> _How to complete this task_
The result should be the listing below restated word for word, with images left out.

> _Source material_
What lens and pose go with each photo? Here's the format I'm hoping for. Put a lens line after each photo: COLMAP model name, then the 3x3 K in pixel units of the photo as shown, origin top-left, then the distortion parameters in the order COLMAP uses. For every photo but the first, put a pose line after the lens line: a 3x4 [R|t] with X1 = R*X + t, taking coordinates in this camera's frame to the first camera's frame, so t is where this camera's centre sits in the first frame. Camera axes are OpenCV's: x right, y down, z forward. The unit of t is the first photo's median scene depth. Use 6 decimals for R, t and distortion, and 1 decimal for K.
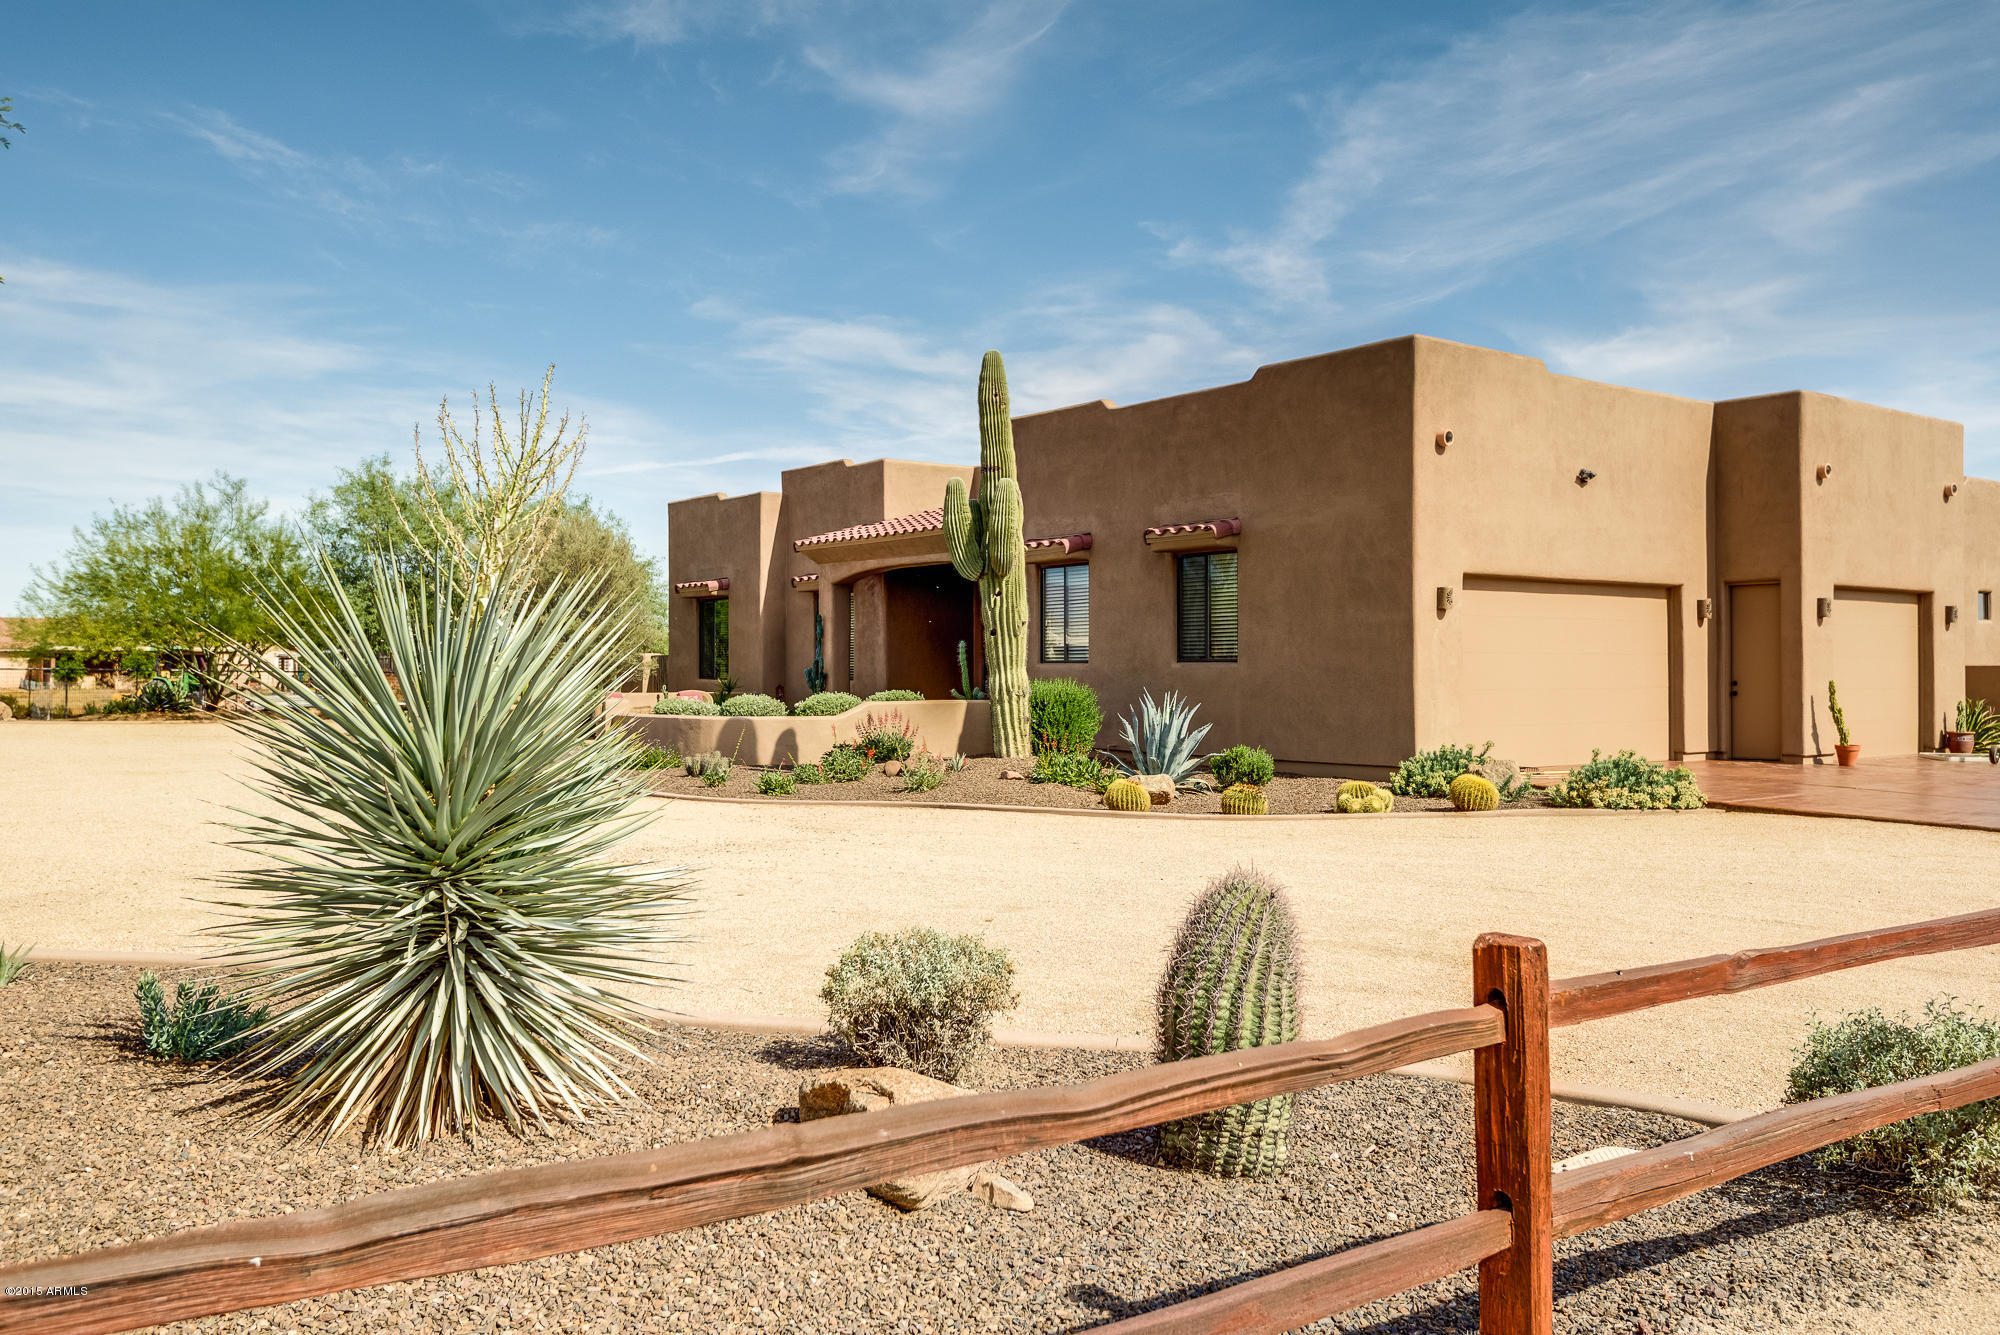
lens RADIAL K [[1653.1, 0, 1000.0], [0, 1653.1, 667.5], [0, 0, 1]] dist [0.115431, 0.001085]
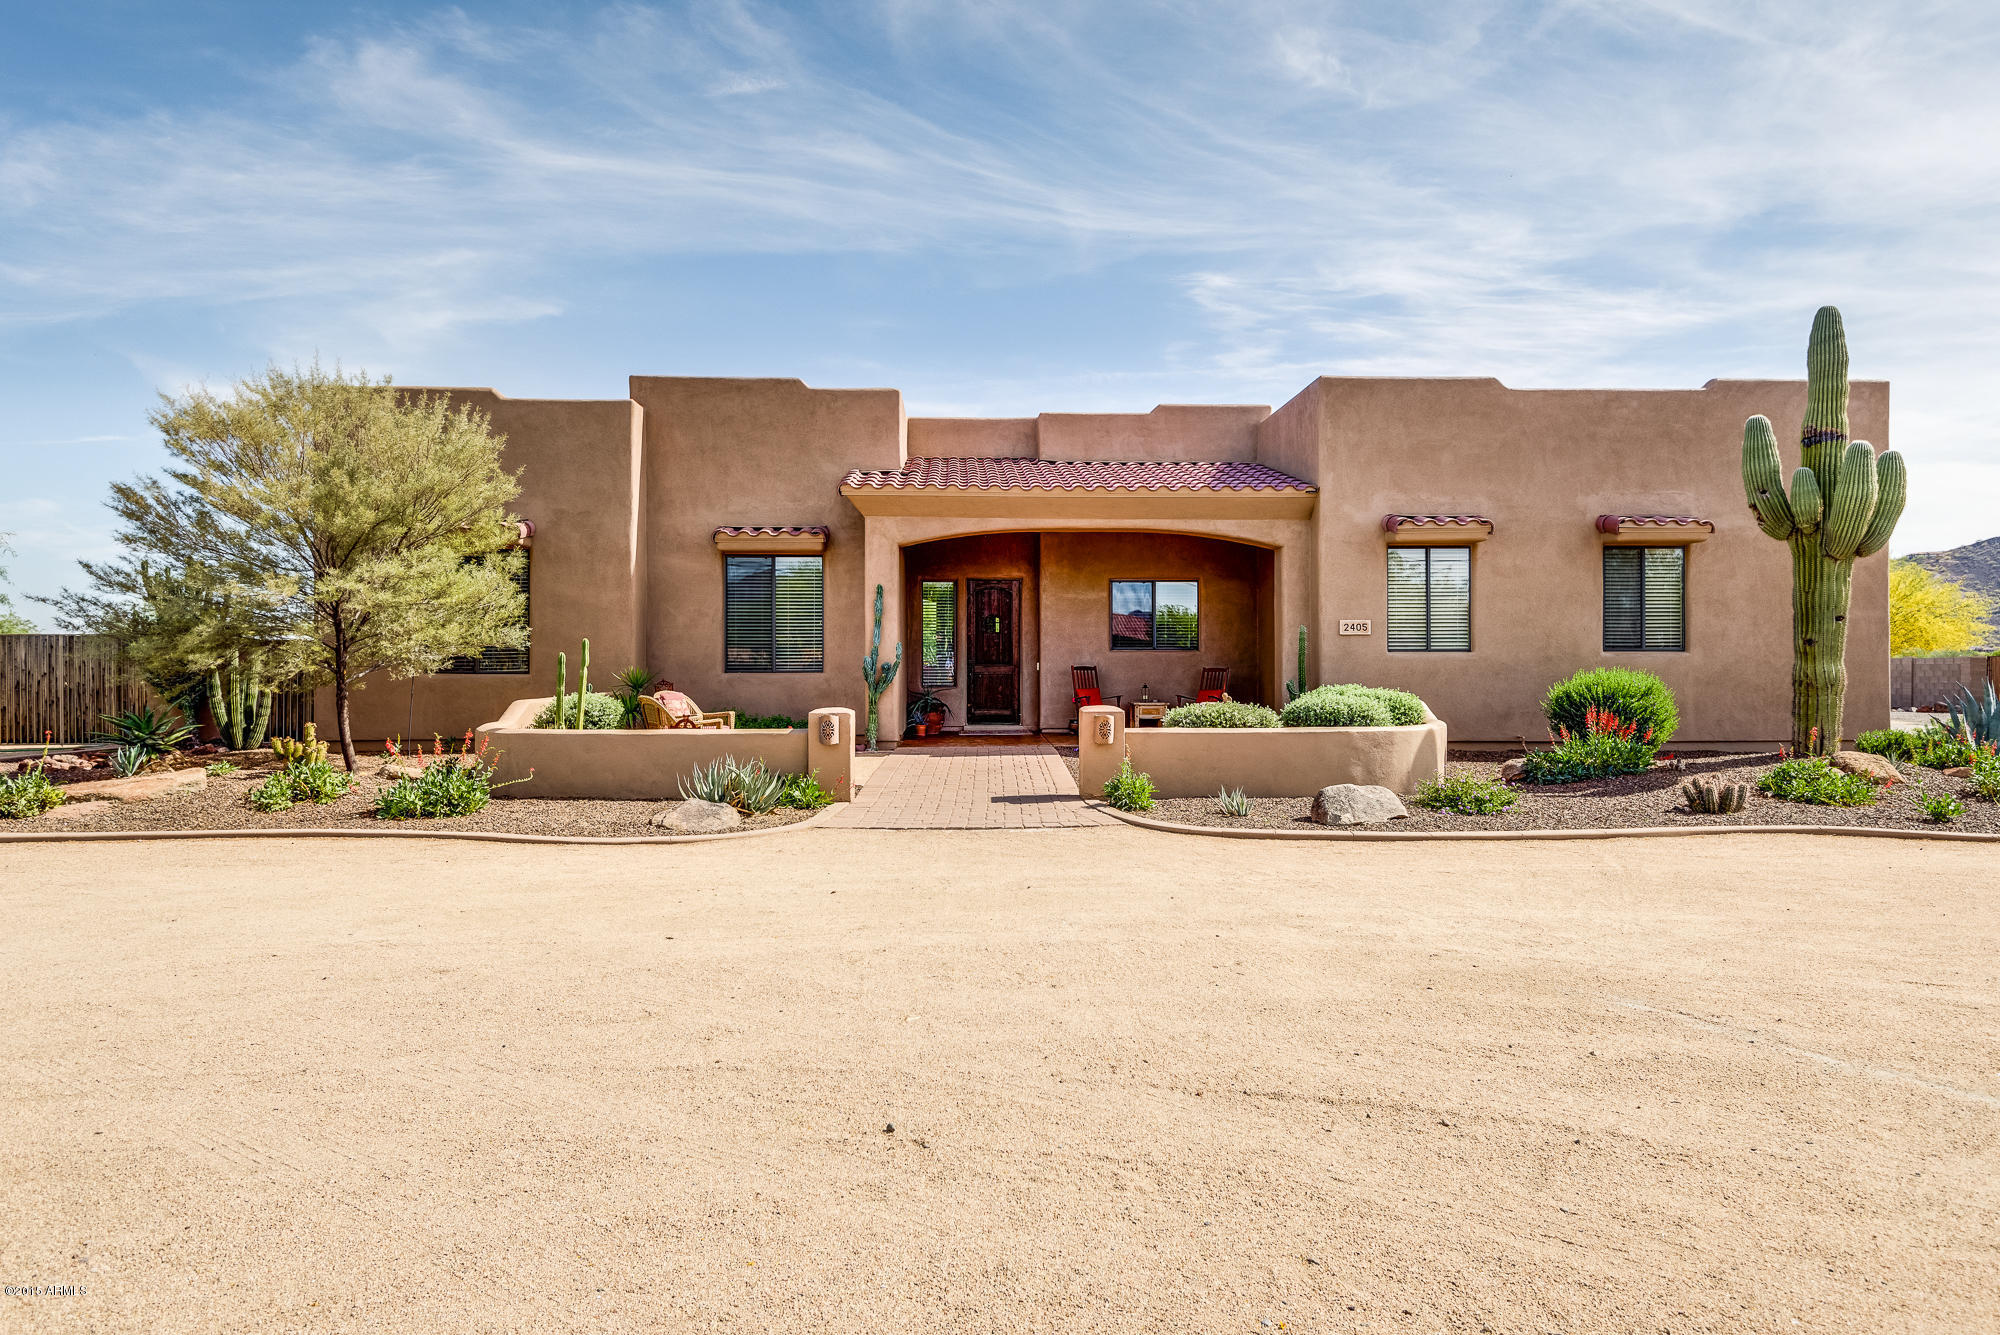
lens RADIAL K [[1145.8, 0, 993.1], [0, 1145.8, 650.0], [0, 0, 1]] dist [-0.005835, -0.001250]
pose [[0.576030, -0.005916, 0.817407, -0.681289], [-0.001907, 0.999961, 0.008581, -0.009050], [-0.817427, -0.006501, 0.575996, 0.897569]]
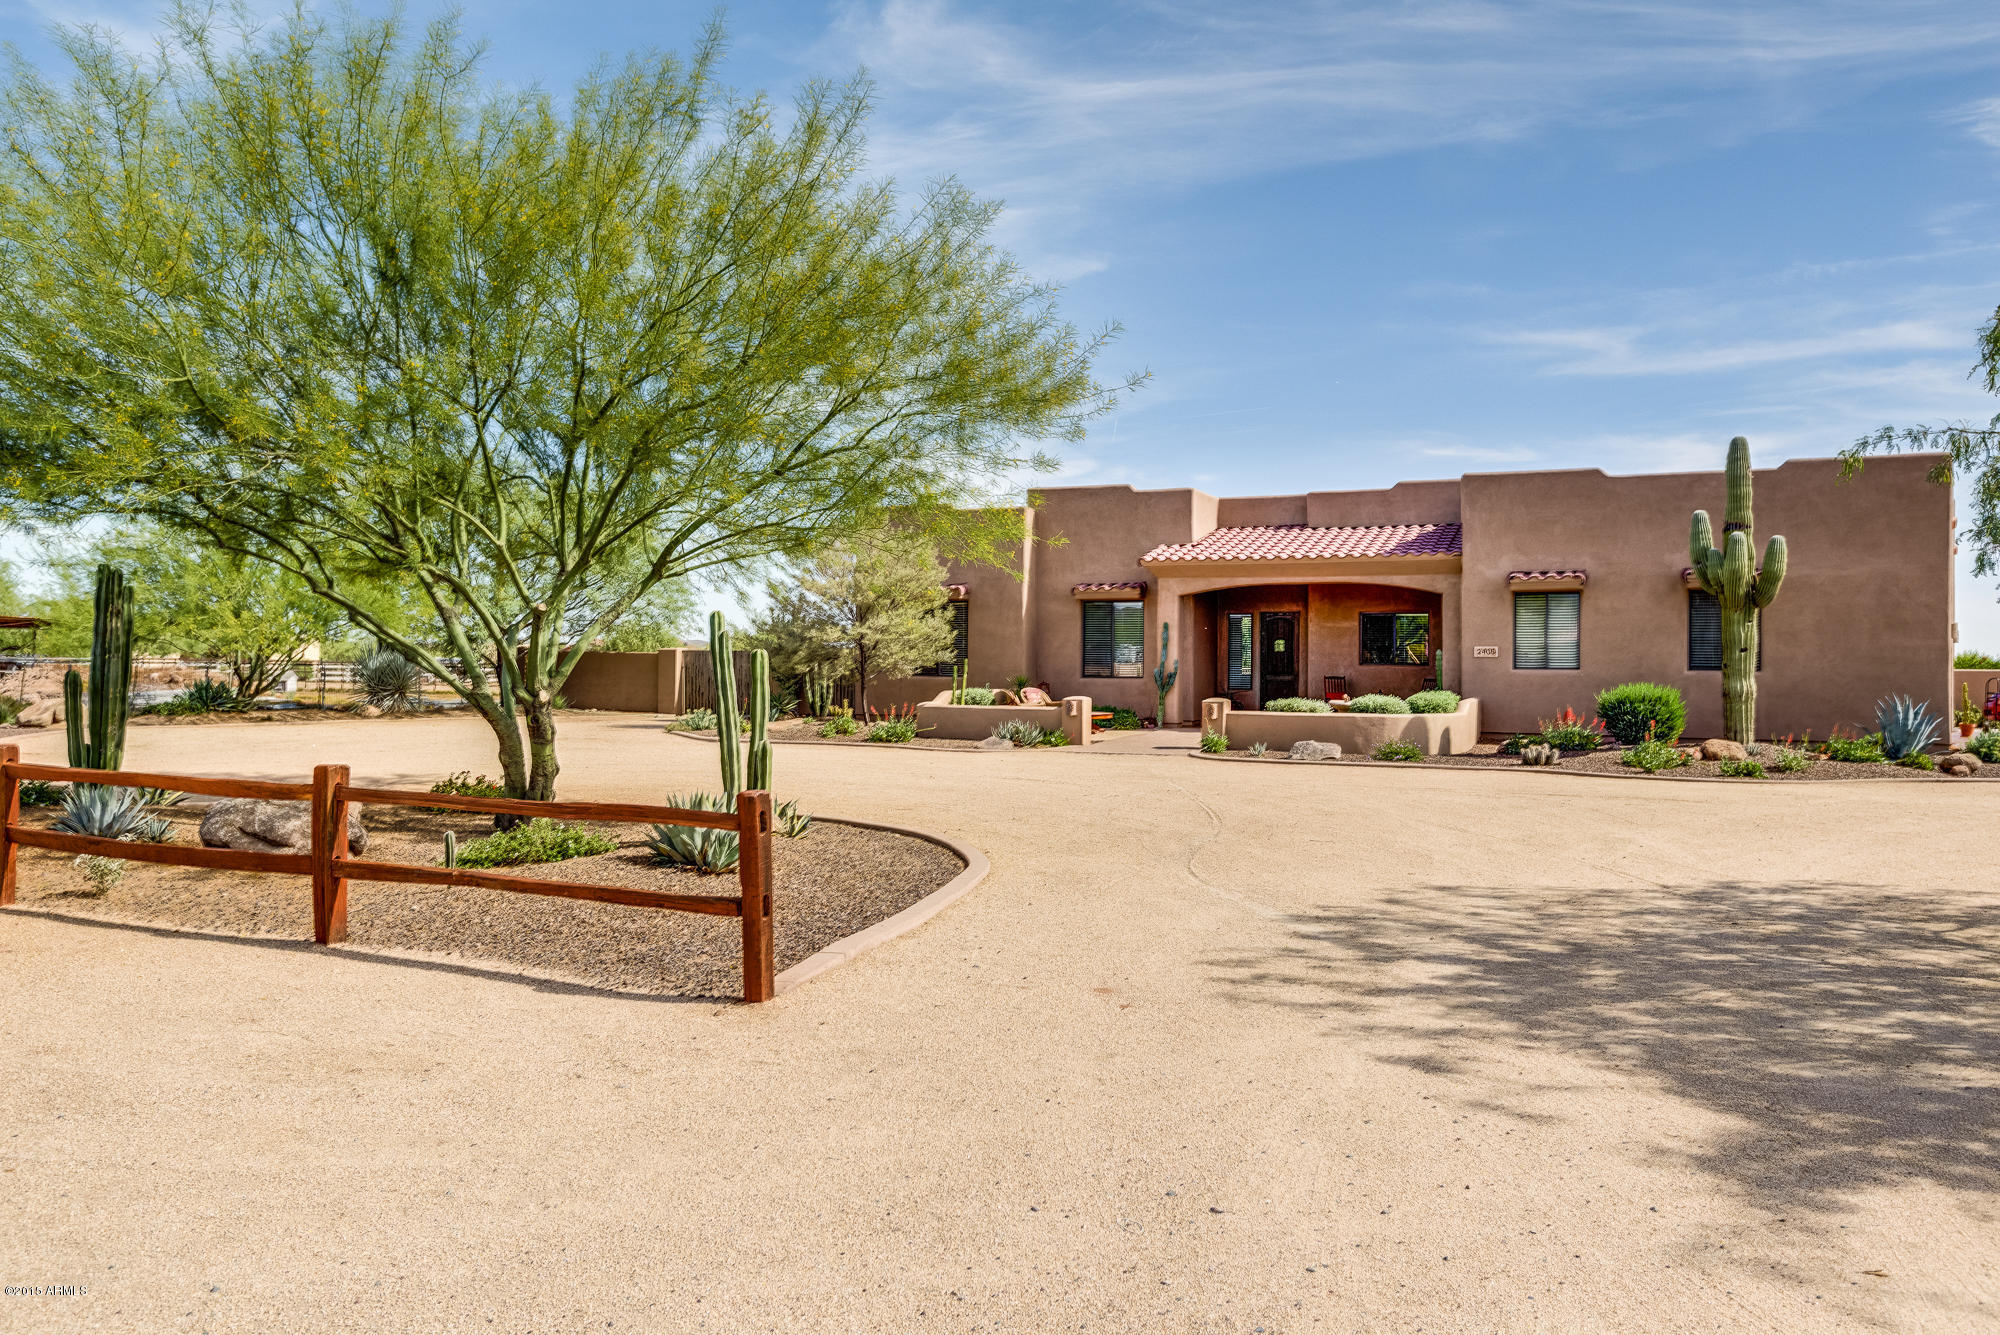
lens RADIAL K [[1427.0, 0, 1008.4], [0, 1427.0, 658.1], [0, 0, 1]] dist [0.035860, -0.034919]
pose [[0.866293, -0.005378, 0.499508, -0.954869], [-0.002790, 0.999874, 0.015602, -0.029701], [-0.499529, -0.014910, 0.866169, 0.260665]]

> _Exercise answer_
What lens and pose go with each photo? Here's the format I'm hoping for. Put a lens line after each photo: COLMAP model name, then the 3x3 K in pixel units of the photo as shown, origin top-left, then the distortion parameters in the order COLMAP uses. For every photo but the first, put a pose line after the lens line: a 3x4 [R|t] with X1 = R*X + t, taking coordinates in this camera's frame to the first camera's frame, so t is where this camera's centre sits in the first frame. Camera axes are OpenCV's: x right, y down, z forward. The unit of t is the first photo's median scene depth. Use 6 decimals for R, t and distortion, and 1 decimal for K.
lens RADIAL K [[1653.1, 0, 1000.0], [0, 1653.1, 667.5], [0, 0, 1]] dist [0.115431, 0.001085]
lens RADIAL K [[1145.8, 0, 993.1], [0, 1145.8, 650.0], [0, 0, 1]] dist [-0.005835, -0.001250]
pose [[0.576030, -0.005916, 0.817407, -0.681289], [-0.001907, 0.999961, 0.008581, -0.009050], [-0.817427, -0.006501, 0.575996, 0.897569]]
lens RADIAL K [[1427.0, 0, 1008.4], [0, 1427.0, 658.1], [0, 0, 1]] dist [0.035860, -0.034919]
pose [[0.866293, -0.005378, 0.499508, -0.954869], [-0.002790, 0.999874, 0.015602, -0.029701], [-0.499529, -0.014910, 0.866169, 0.260665]]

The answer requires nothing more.